ENGL 546A -- Autumn Quarter 2009

Topics in 20th c. Lit Weinbaum TTh 1:30-3:20 13266

Neo-slave narratives: genre, form, and the question of “freedom”
This course explores neo-slave narratives, contemporary literary text that return to the historical question of American racial slavery in order to re-imagine the violent destruction of life itself and to retell a story of dehumanization, accommodation, resistance, resignation, and revolt. In other words, this is a course about aesthetics and politics that takes as it central concern the production of a literary genre that responds to racial capitalism.

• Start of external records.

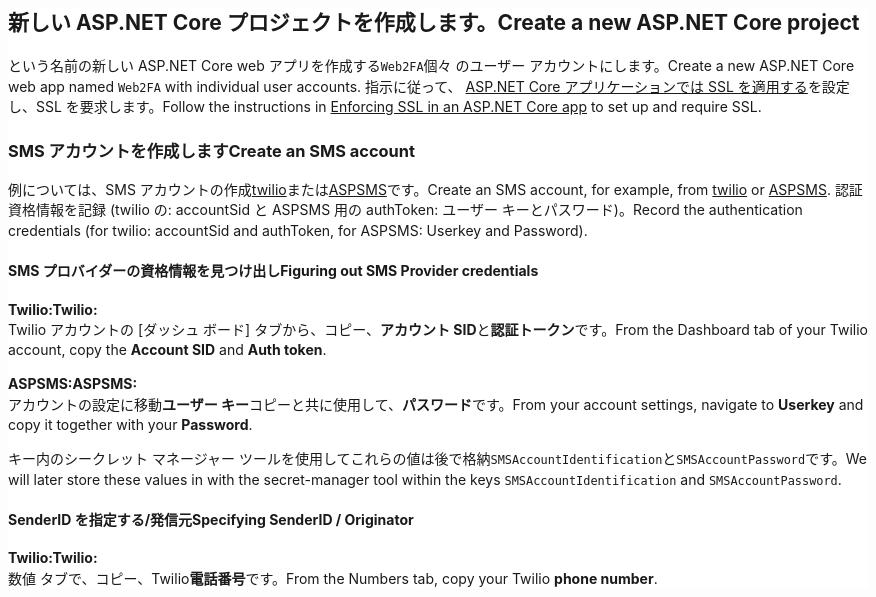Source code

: ## <a name="create-a-new-aspnet-core-project"></a><span data-ttu-id="43c7a-112">新しい ASP.NET Core プロジェクトを作成します。</span><span class="sxs-lookup"><span data-stu-id="43c7a-112">Create a new ASP.NET Core project</span></span>

<span data-ttu-id="43c7a-113">という名前の新しい ASP.NET Core web アプリを作成する`Web2FA`個々 のユーザー アカウントにします。</span><span class="sxs-lookup"><span data-stu-id="43c7a-113">Create a new ASP.NET Core web app named `Web2FA` with individual user accounts.</span></span> <span data-ttu-id="43c7a-114">指示に従って、 [ASP.NET Core アプリケーションでは SSL を適用する](xref:security/enforcing-ssl)を設定し、SSL を要求します。</span><span class="sxs-lookup"><span data-stu-id="43c7a-114">Follow the instructions in [Enforcing SSL in an ASP.NET Core app](xref:security/enforcing-ssl) to set up and require SSL.</span></span>

### <a name="create-an-sms-account"></a><span data-ttu-id="43c7a-115">SMS アカウントを作成します</span><span class="sxs-lookup"><span data-stu-id="43c7a-115">Create an SMS account</span></span>

<span data-ttu-id="43c7a-116">例については、SMS アカウントの作成[twilio](https://www.twilio.com/)または[ASPSMS](https://www.aspsms.com/asp.net/identity/core/testcredits/)です。</span><span class="sxs-lookup"><span data-stu-id="43c7a-116">Create an SMS account, for example, from [twilio](https://www.twilio.com/) or [ASPSMS](https://www.aspsms.com/asp.net/identity/core/testcredits/).</span></span> <span data-ttu-id="43c7a-117">認証資格情報を記録 (twilio の: accountSid と ASPSMS 用の authToken: ユーザー キーとパスワード)。</span><span class="sxs-lookup"><span data-stu-id="43c7a-117">Record the authentication credentials (for twilio: accountSid and authToken, for ASPSMS: Userkey and Password).</span></span>

#### <a name="figuring-out-sms-provider-credentials"></a><span data-ttu-id="43c7a-118">SMS プロバイダーの資格情報を見つけ出し</span><span class="sxs-lookup"><span data-stu-id="43c7a-118">Figuring out SMS Provider credentials</span></span>

<span data-ttu-id="43c7a-119">**Twilio:**</span><span class="sxs-lookup"><span data-stu-id="43c7a-119">**Twilio:**</span></span>  
<span data-ttu-id="43c7a-120">Twilio アカウントの [ダッシュ ボード] タブから、コピー、**アカウント SID**と**認証トークン**です。</span><span class="sxs-lookup"><span data-stu-id="43c7a-120">From the Dashboard tab of your Twilio account, copy the **Account SID** and **Auth token**.</span></span>

<span data-ttu-id="43c7a-121">**ASPSMS:**</span><span class="sxs-lookup"><span data-stu-id="43c7a-121">**ASPSMS:**</span></span>  
<span data-ttu-id="43c7a-122">アカウントの設定に移動**ユーザー キー**コピーと共に使用して、**パスワード**です。</span><span class="sxs-lookup"><span data-stu-id="43c7a-122">From your account settings, navigate to **Userkey** and copy it together with your **Password**.</span></span>

<span data-ttu-id="43c7a-123">キー内のシークレット マネージャー ツールを使用してこれらの値は後で格納`SMSAccountIdentification`と`SMSAccountPassword`です。</span><span class="sxs-lookup"><span data-stu-id="43c7a-123">We will later store these values in with the secret-manager tool within the keys `SMSAccountIdentification` and `SMSAccountPassword`.</span></span>

#### <a name="specifying-senderid--originator"></a><span data-ttu-id="43c7a-124">SenderID を指定する/発信元</span><span class="sxs-lookup"><span data-stu-id="43c7a-124">Specifying SenderID / Originator</span></span>

<span data-ttu-id="43c7a-125">**Twilio:**</span><span class="sxs-lookup"><span data-stu-id="43c7a-125">**Twilio:**</span></span>  
<span data-ttu-id="43c7a-126">数値 タブで、コピー、Twilio**電話番号**です。</span><span class="sxs-lookup"><span data-stu-id="43c7a-126">From the Numbers tab, copy your Twilio **phone number**.</span></span>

Over the course of the quarter we will examine the relationship between nineteenth century slave narratives and contemporary neo-slave narratives, paying particular attention to how texts construct gendered, raced and sexualized understandings of both bondage and “freedom.” Slave narratives by women and neo-slave narratives that imagine women’s experiences in slavery will be of special interest. Three central questions will guide our inquiry throughout: how and why have neo-slave narratives become a cultural preoccupation in recent decades? How do neo-slave narratives mediate life in the context of racial capitalism? How might we want to constitute the genre’s scope? And how can we understand the relationships among genre, narrative form, and literary aesthetics that are produced by neo-slave narratives? Readings will include a wide selection of theoretical and historical texts about dehumanization, bondage, and incarceration and a more limited selection of slave narratives and neo-slave narratives.